- PROBLEM DETAILS: Exact transcription of the data below is required, without the images.

***** DATA SUPPLIED *****

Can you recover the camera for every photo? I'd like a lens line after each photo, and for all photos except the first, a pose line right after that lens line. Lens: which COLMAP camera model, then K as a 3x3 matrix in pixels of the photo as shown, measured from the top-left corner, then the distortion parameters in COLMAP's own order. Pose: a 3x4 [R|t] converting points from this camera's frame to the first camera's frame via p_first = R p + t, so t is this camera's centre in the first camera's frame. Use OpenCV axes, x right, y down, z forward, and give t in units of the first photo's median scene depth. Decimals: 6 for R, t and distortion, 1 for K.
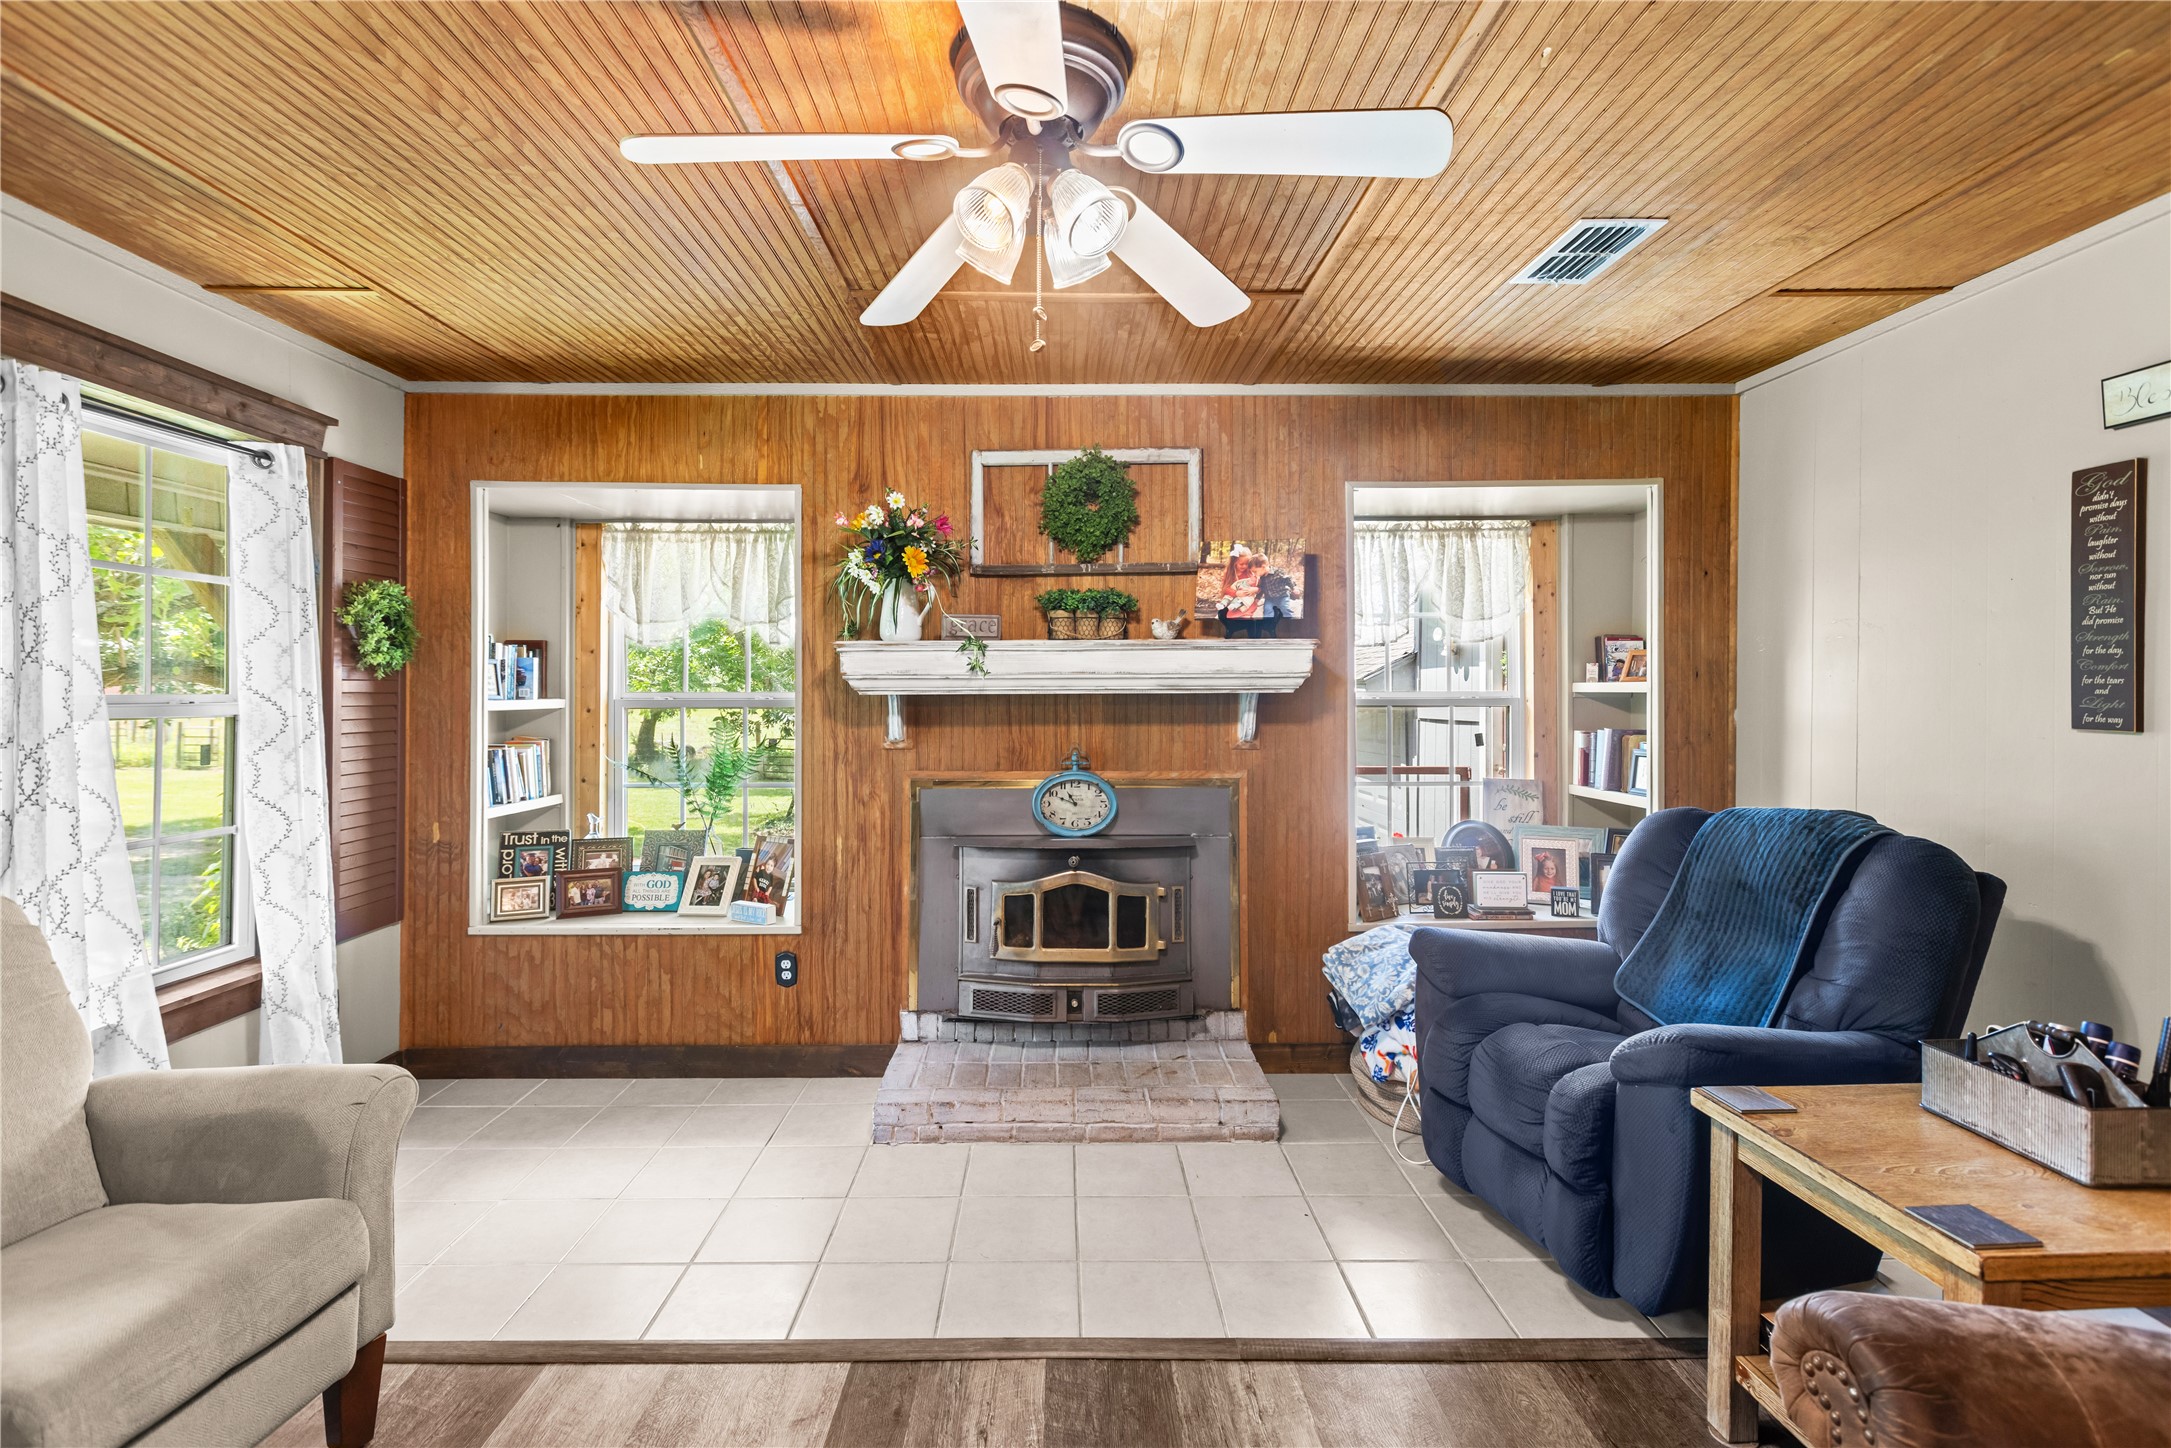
lens RADIAL K [[1005.6, 0, 1070.4], [0, 1005.6, 689.0], [0, 0, 1]] dist [0.001040, 0.000168]
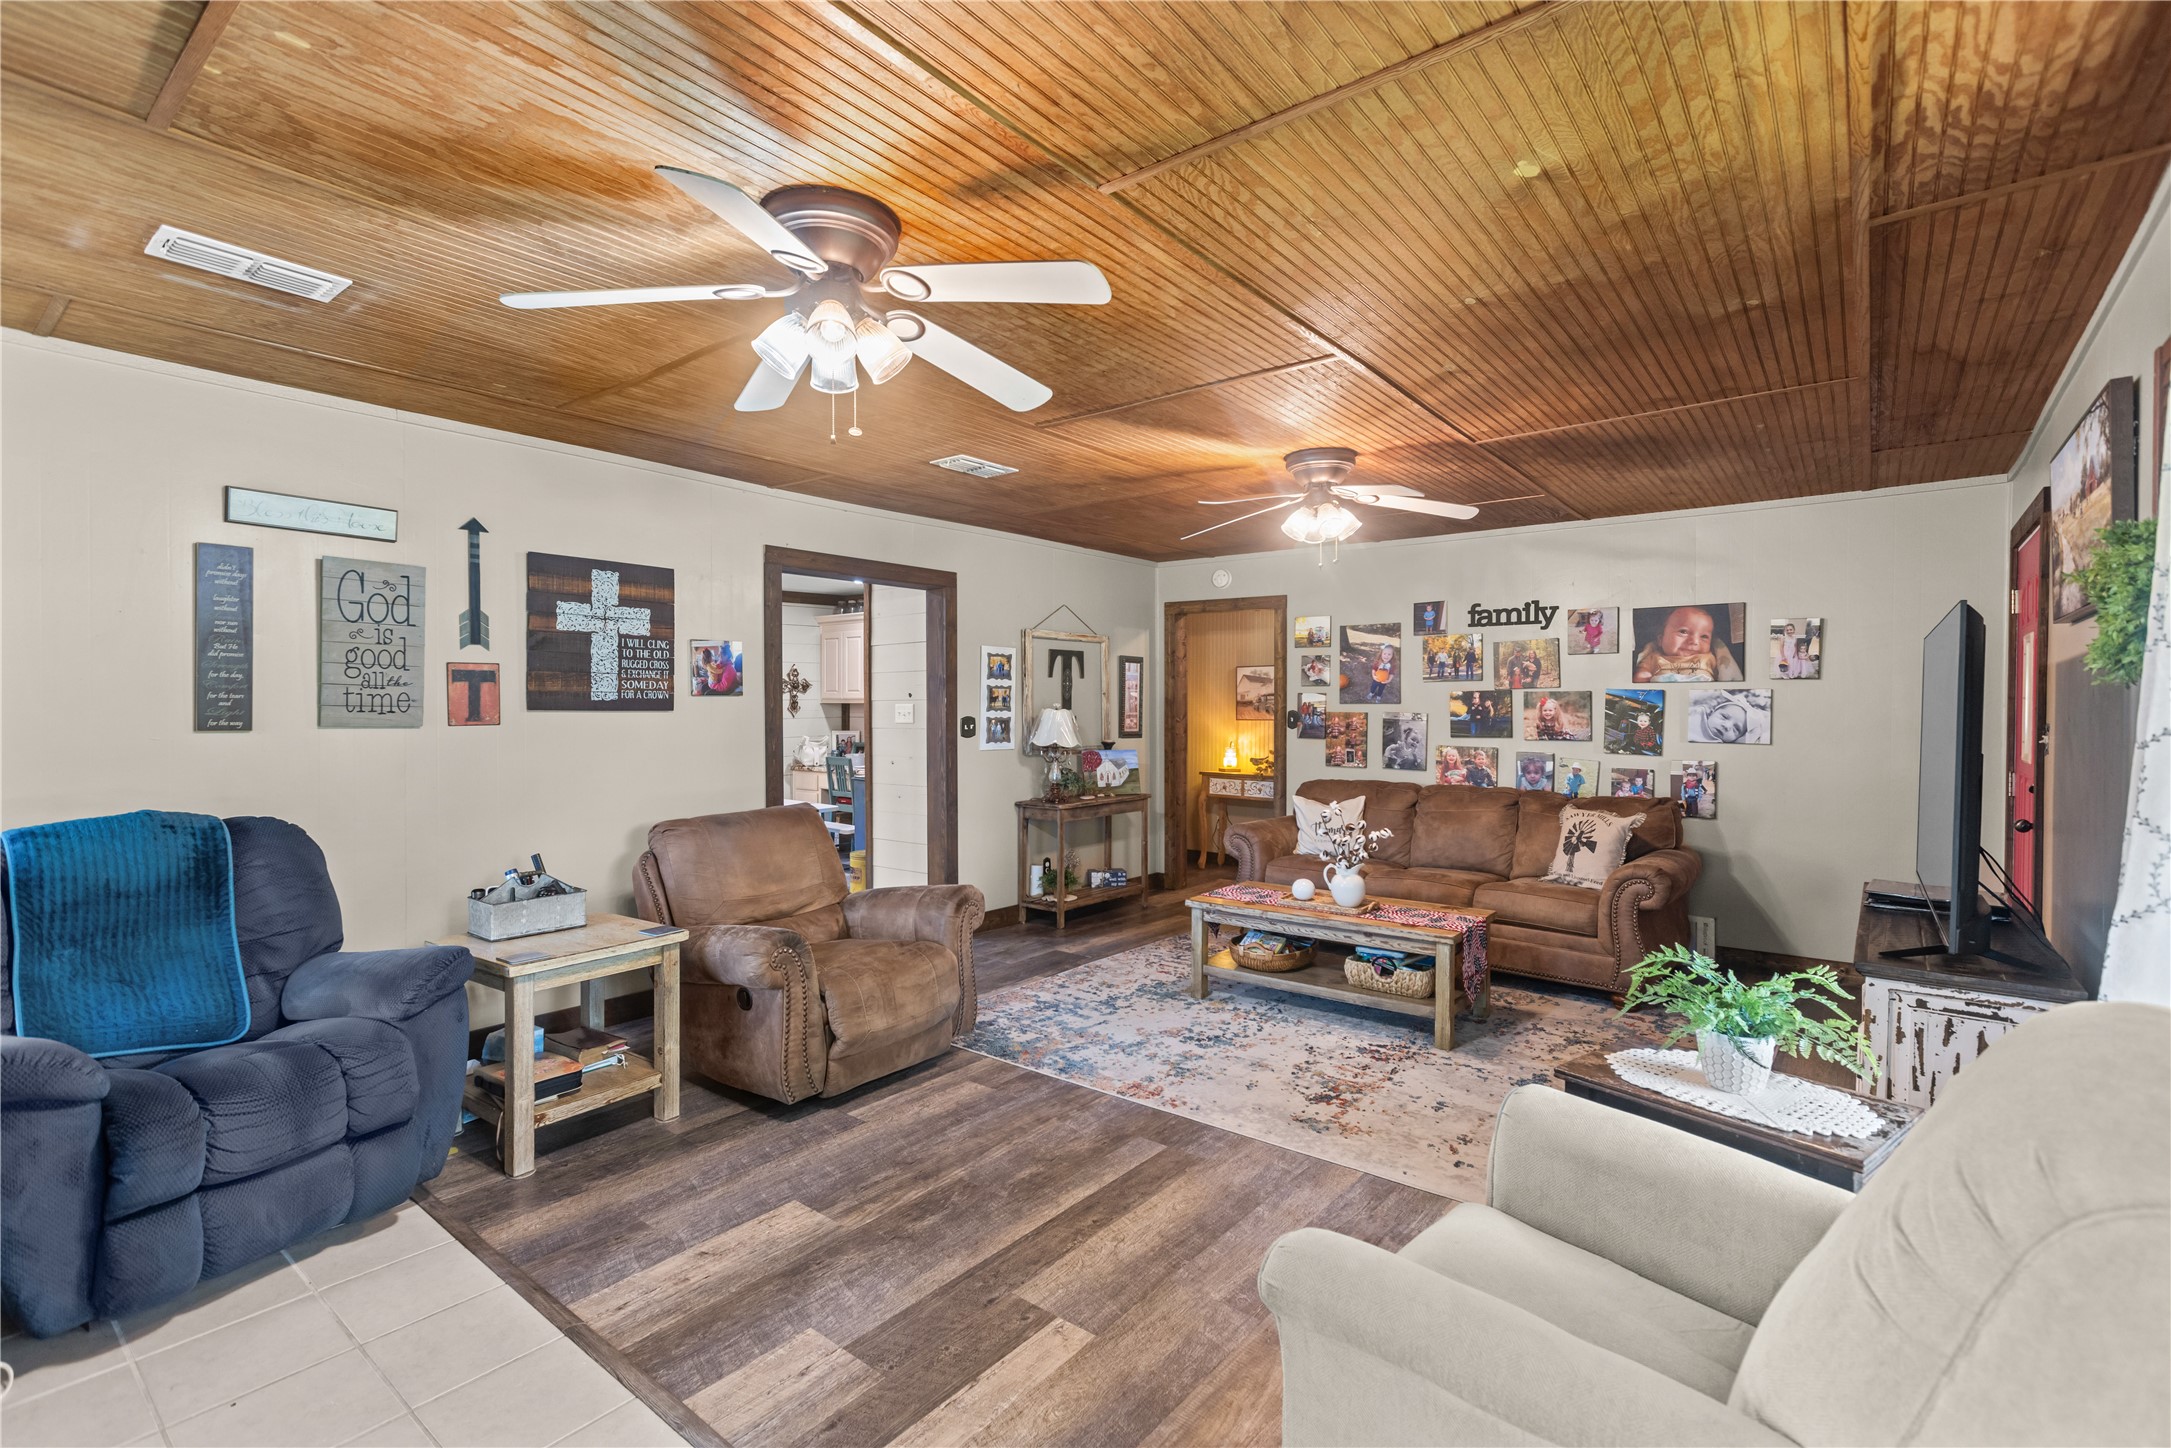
lens RADIAL K [[981.1, 0, 1083.3], [0, 981.1, 713.7], [0, 0, 1]] dist [0.001519, 0.000204]
pose [[-0.774806, -0.005841, 0.632172, -0.499404], [-0.003360, 0.999981, 0.005122, 0.003591], [-0.632190, 0.001845, -0.774811, 0.817167]]
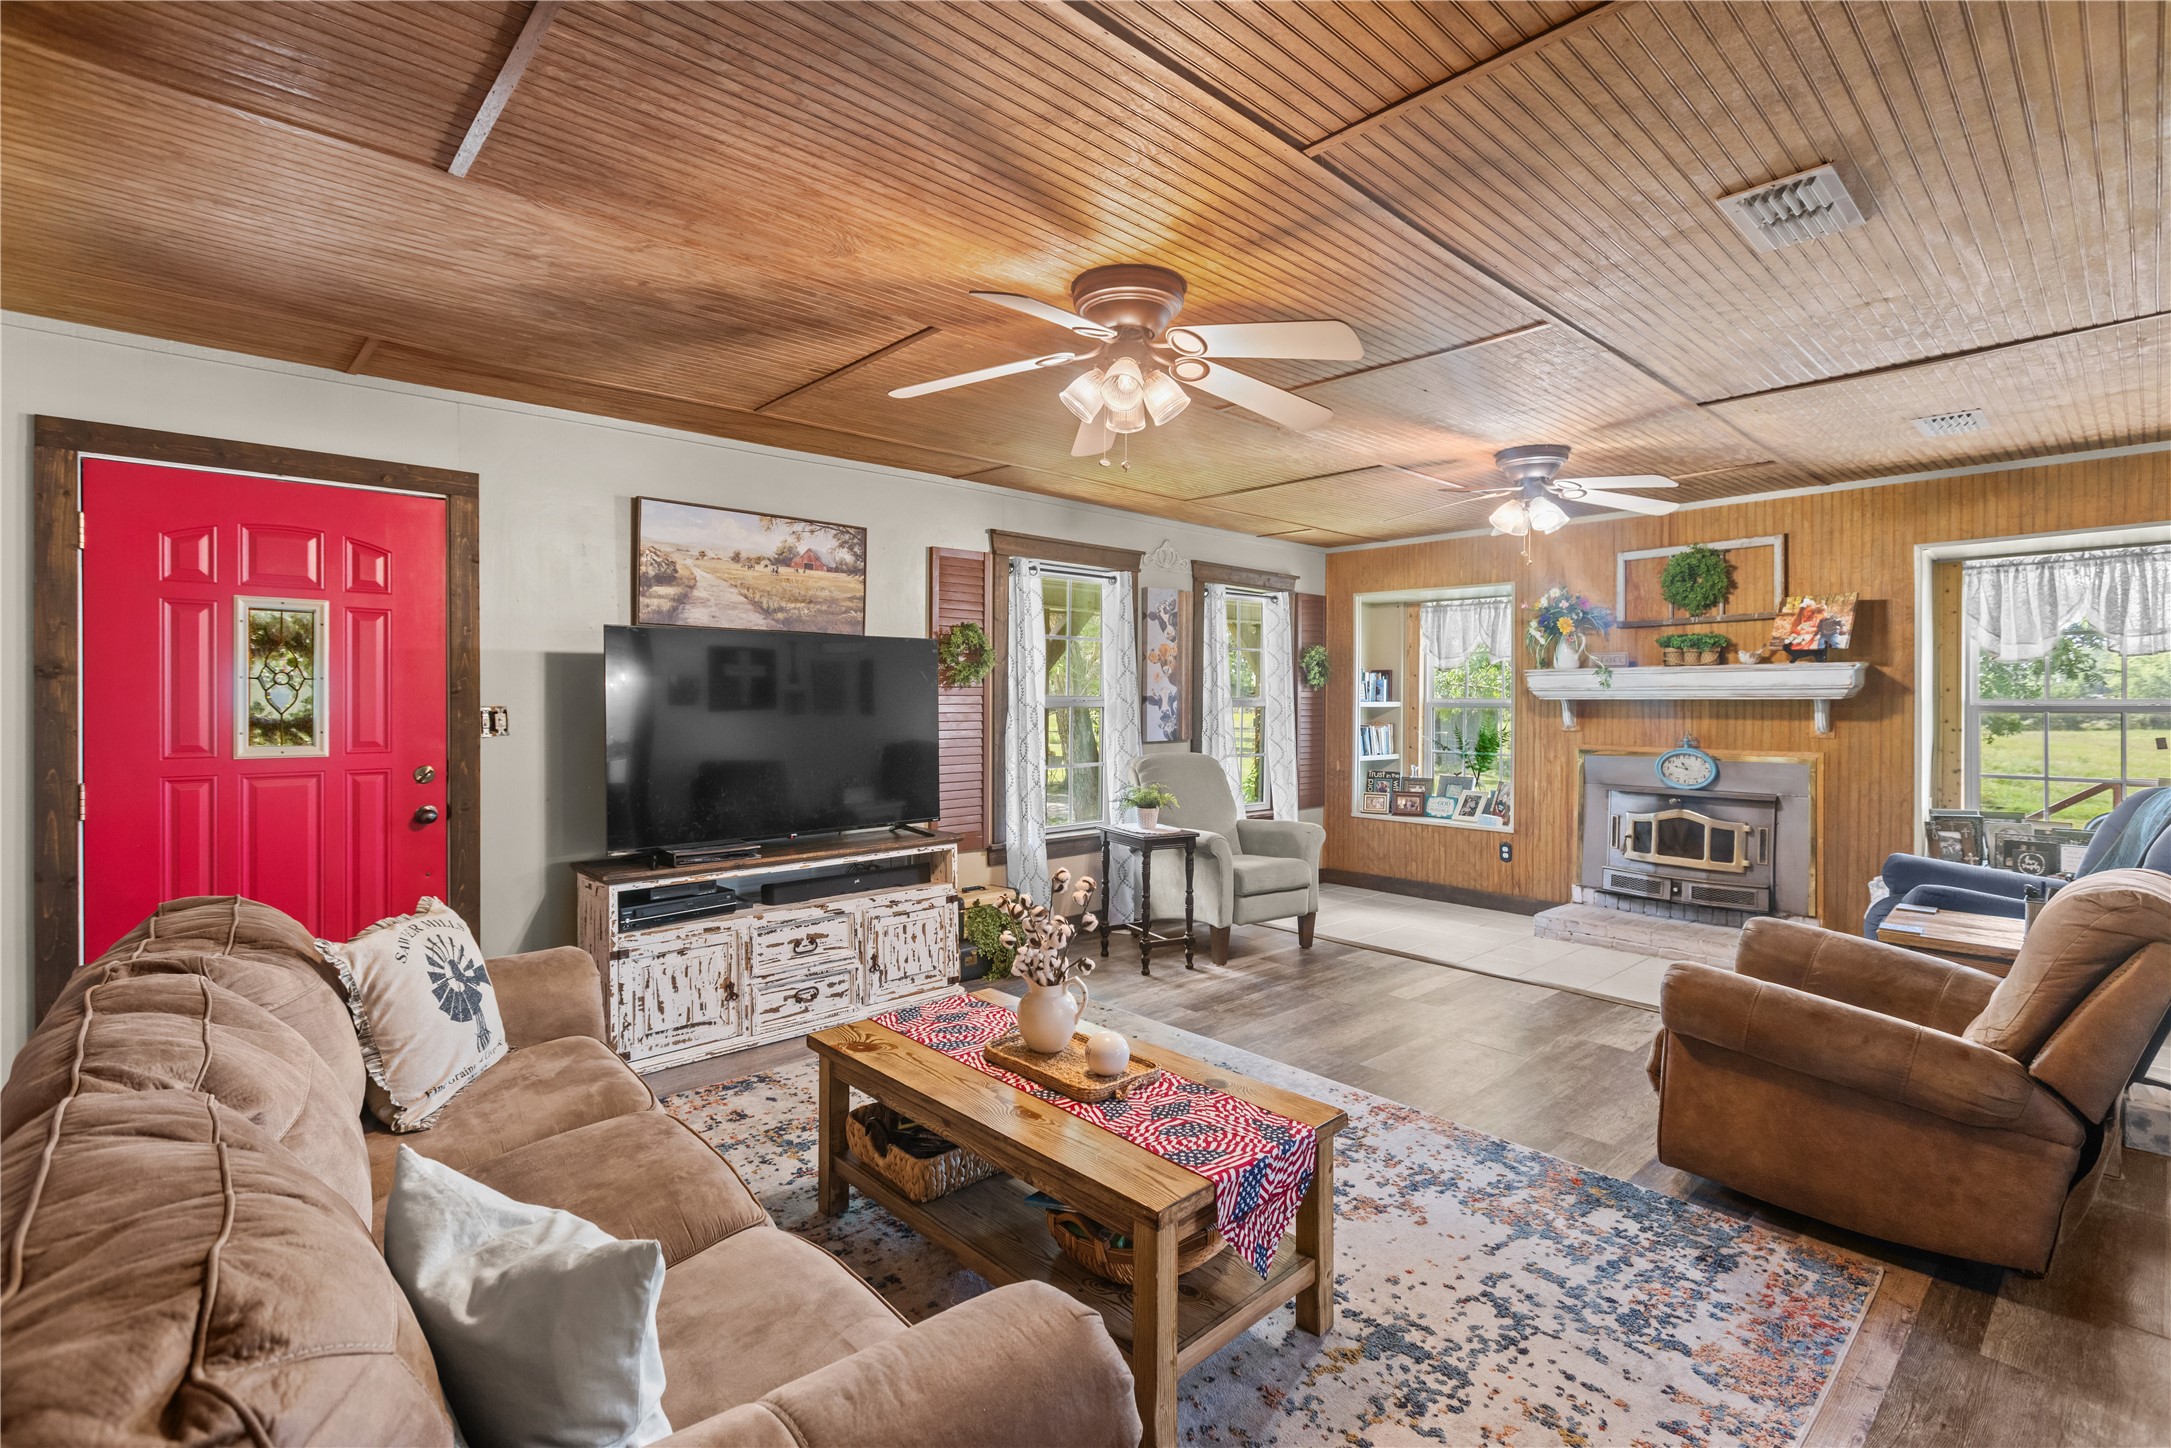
lens RADIAL K [[986.6, 0, 1085.0], [0, 986.6, 702.6], [0, 0, 1]] dist [-0.001177, 0.000024]
pose [[0.672544, 0.006027, -0.740032, 0.521759], [-0.002948, 0.999981, 0.005465, 0.004177], [0.740051, -0.001494, 0.672549, -0.751626]]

*****

- EXERCISE RESULT:
Can you recover the camera for every photo? I'd like a lens line after each photo, and for all photos except the first, a pose line right after that lens line. Lens: which COLMAP camera model, then K as a 3x3 matrix in pixels of the photo as shown, measured from the top-left corner, then the distortion parameters in COLMAP's own order. Pose: a 3x4 [R|t] converting points from this camera's frame to the first camera's frame via p_first = R p + t, so t is this camera's centre in the first camera's frame. Use OpenCV axes, x right, y down, z forward, and give t in units of the first photo's median scene depth. Decimals: 6 for R, t and distortion, 1 for K.
lens RADIAL K [[1005.6, 0, 1070.4], [0, 1005.6, 689.0], [0, 0, 1]] dist [0.001040, 0.000168]
lens RADIAL K [[981.1, 0, 1083.3], [0, 981.1, 713.7], [0, 0, 1]] dist [0.001519, 0.000204]
pose [[-0.774806, -0.005841, 0.632172, -0.499404], [-0.003360, 0.999981, 0.005122, 0.003591], [-0.632190, 0.001845, -0.774811, 0.817167]]
lens RADIAL K [[986.6, 0, 1085.0], [0, 986.6, 702.6], [0, 0, 1]] dist [-0.001177, 0.000024]
pose [[0.672544, 0.006027, -0.740032, 0.521759], [-0.002948, 0.999981, 0.005465, 0.004177], [0.740051, -0.001494, 0.672549, -0.751626]]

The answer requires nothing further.